PROVIDED MATERIAL Block Start

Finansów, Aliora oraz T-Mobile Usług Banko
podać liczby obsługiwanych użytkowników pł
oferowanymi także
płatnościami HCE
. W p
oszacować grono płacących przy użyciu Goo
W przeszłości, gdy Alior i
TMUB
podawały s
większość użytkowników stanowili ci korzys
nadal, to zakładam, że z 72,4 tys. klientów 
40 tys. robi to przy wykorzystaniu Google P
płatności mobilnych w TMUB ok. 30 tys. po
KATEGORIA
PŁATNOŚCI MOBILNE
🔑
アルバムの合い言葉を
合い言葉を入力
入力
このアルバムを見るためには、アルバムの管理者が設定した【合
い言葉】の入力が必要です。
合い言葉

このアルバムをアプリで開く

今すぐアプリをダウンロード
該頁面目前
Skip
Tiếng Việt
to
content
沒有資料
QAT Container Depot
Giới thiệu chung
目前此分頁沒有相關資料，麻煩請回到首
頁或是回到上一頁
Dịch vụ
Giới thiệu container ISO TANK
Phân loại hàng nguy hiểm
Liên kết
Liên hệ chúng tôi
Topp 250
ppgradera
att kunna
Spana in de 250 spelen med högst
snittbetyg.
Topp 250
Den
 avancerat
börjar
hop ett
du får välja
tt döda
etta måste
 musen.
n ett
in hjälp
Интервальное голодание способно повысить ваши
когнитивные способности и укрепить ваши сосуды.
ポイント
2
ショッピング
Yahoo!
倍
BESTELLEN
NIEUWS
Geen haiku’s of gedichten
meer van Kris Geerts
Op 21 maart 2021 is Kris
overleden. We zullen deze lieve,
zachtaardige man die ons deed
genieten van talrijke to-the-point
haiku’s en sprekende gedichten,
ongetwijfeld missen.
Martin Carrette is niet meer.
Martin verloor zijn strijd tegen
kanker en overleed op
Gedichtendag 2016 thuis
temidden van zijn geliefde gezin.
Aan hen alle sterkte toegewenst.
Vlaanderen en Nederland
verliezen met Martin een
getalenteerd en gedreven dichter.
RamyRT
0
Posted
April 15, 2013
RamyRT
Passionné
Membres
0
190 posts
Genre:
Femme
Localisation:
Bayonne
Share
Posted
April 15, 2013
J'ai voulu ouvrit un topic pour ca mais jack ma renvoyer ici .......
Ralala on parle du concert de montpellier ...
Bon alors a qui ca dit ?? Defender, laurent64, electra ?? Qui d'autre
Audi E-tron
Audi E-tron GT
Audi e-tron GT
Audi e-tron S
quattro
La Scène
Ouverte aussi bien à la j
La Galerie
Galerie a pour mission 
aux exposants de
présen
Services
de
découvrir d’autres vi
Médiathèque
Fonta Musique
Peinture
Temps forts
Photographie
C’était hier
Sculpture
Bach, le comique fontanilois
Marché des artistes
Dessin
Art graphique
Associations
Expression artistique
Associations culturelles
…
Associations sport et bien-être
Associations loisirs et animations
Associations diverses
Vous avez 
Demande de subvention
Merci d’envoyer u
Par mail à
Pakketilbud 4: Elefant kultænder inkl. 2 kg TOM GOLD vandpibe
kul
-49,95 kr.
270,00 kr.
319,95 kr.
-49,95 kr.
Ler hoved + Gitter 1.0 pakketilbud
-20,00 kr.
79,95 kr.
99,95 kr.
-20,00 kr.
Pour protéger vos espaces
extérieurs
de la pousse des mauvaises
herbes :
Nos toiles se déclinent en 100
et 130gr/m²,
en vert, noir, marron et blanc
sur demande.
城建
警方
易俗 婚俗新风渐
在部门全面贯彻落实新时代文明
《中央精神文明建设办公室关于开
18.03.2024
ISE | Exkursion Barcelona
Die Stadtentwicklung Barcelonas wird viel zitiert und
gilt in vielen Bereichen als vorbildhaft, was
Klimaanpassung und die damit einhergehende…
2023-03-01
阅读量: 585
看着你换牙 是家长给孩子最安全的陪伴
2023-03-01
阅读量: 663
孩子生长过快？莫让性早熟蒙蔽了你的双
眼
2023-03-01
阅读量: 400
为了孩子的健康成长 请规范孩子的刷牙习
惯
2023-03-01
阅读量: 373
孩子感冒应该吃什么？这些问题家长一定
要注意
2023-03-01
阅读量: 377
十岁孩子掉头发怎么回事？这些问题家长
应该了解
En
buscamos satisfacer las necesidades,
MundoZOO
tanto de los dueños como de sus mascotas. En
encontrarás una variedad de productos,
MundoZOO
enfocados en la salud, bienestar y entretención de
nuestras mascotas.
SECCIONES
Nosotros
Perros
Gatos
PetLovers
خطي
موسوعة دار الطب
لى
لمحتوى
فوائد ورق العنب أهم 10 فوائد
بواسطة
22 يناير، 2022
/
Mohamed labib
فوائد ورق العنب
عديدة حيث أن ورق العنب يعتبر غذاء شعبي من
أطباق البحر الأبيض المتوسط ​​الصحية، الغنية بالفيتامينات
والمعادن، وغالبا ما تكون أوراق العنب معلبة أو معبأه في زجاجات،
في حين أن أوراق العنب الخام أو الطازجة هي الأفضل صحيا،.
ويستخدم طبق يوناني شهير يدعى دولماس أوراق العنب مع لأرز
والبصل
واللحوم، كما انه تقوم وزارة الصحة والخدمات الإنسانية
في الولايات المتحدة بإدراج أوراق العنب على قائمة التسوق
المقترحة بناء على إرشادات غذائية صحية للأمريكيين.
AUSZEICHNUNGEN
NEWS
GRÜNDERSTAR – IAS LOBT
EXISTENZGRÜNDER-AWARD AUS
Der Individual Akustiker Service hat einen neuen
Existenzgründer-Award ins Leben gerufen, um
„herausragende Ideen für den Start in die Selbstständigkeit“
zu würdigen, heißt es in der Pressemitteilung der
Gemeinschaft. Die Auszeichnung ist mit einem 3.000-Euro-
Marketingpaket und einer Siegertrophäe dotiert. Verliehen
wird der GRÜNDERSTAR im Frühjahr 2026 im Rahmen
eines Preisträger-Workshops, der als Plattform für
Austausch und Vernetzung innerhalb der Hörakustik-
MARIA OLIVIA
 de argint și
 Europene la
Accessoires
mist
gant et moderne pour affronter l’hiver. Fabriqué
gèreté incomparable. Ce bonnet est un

PROVIDED MATERIAL Block End

* [TASK DIRECTIONS] The answer should consist of every line above in which "Giới" appears.

* [SOLUTION TO THE EXERCISE]
Giới thiệu chung
Giới thiệu container ISO TANK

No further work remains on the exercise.